Happy New Year!
Maybe its old age, but I don’t recall much about New Year’s Eve celebrations before the advent of television. It may have been a non-event in my conservative household. I might have been protected by being sent to bed, after all, I was just a kid. New Year’s celebration was a thing celebrated by adults, not little kids. I do remember lying in bed and hearing explosions of fireworks, but I wasn’t allowed to get up. I did look out my windows, but saw nothing to support the sounds I was hearing. Later, during my teen years, I got to stay up and enjoy the demise of the old year and the birth of the new.
Few in my family imbibed strong drink and those who did were not likely to be at our house. Granny, the family matriarch, had zero tolerance of such goings on. She wasn’t in favor of ‘card-playing’, going to movies on Sunday, drinking, or many activities that I would only learn about in movies and some TV shows.
I knew from the teachers in grade school that the holiday signaled the end of the old year and the beginning of another. The concept of ‘out with the old,’ and ‘in with the new’ was a way of expressing hope for the weeks and months to follow. I do recall when I watched the ‘Rose Bowl Parade’ on TV in glorious black and while, all the way from California. It was a few years before I’d saw it in living color. To me the real holiday was New Year’s Day. There were many bowl games and parades that were just what I loved. Regardless, adults seemed often enamored by the party-time celebrations of the night before.
One year I told my mom that I had never stayed up that late. I asked to stay up until daylight. While the request was approved, it still didn’t happen because I fell to sleep on the couch. There were other times and I did manage to accomplish that goal. It was only then that I realized it to be a fairly empty thing, hardly worth the effort.
I remember one of the first times that I was allowed to stay up on New Year’s Eve. The family had a new, big console TV set up in the living room. As I recall, we watched a movie. It was likely a Hallmark Movie, but I don’t remember. After the film we were taken to New York City’s Times Square, where crowds of people blocked the roads in celebration. It was a wild scene for me, but nothing like the crowds that gather there today. Back then, there were just a few neon signs and none of the multi-story LCD screens they have now. Even then there were more people there than all the population of Lawrence County, KY. Like a human wave, the crowd bore down on that canyon between the tall buildings, apparently all wanting to see the New Year’s ball drop. Atop one of those buildings was the New Year’s ball that would began its decent from the top of the structure at 11:59 and would finish at the bottom exactly at 12:00. It was then that the noise really started and paper confetti flew, along with streamers, balloons, and hats tossed into the air with abandon.
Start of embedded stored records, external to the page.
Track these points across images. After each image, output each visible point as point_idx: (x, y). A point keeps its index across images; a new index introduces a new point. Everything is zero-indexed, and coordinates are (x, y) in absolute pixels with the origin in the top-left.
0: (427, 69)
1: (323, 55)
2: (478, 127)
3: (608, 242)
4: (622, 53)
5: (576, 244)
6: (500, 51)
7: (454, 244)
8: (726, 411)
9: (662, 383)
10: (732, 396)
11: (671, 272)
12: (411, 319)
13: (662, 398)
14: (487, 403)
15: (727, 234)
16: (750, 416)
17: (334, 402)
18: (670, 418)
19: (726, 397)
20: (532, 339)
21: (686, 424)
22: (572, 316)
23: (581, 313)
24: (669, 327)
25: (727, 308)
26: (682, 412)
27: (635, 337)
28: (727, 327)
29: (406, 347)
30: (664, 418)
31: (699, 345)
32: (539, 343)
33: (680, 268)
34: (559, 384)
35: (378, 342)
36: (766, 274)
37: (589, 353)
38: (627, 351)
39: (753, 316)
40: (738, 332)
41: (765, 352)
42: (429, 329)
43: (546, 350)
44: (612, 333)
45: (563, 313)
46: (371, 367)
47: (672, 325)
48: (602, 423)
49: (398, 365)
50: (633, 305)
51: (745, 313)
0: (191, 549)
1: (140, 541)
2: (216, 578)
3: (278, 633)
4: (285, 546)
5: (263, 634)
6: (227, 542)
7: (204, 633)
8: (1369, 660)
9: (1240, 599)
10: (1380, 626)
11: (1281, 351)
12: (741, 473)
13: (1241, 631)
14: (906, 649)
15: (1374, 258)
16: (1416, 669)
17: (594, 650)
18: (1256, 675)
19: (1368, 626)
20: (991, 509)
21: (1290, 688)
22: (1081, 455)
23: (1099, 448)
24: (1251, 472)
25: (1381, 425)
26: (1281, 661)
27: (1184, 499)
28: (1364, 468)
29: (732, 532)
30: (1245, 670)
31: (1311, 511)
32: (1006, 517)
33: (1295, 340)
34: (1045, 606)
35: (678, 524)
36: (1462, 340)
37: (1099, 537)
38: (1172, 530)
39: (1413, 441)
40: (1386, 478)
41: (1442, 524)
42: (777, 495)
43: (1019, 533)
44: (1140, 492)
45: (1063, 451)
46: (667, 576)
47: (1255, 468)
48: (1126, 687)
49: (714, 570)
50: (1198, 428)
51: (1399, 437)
Those are good memories and many of us did have a happier New Year. For most of us guys it was about watching the many bowl games and parades on TV on New Year’s Day. So, as far as many of us guys are concerned the football games are certain, but what shall we do this New Year’s Eve? Shall we raise a cup or two for the chance to do things better than before?
Going to bed early worked in my earlier life, but things changed later, when circumstances were beyond my control. Our late family dog, Katie, was well known as very fearful of loud explosive sounds. Whether the Fourth of July or New Year’s Eve, she would run to find a protective place. To her, that was sitting on top of my chest or higher, if it was possible. Since the noise occurred just after the stroke of midnight, that usually meant I was in bed. The poor dog shook with anxiety as she scooted ever higher on my prone body. My wife Suzie found joy when finally she sat upon my head like a hen over her eggs. I found little funny about it, at all! When finally all the revelers ran out of ammunition and fireworks, I was able to turn over and push Katie aside. She would shake for a time but finally find her place at the foot of the bed.
Again, according to our calendar, the old year is ending and a new one is just ahead. As such, we have the opportunity to focus on improving our lives and finding joy where it may be found. A happy New Year should be about building an environment that will support our family and our dreams for the generations to follow. We should focus on helping others to see this next year will be good for us all. Our New Year celebrations should focus on a God-given opportunity to do well and show gratitude for the good in our lives. We still have food, clothing, and a home, and the blessing of living in this time within this great nation. With that in mind I pray for your health and wish for you and your family the Happiest of New Years.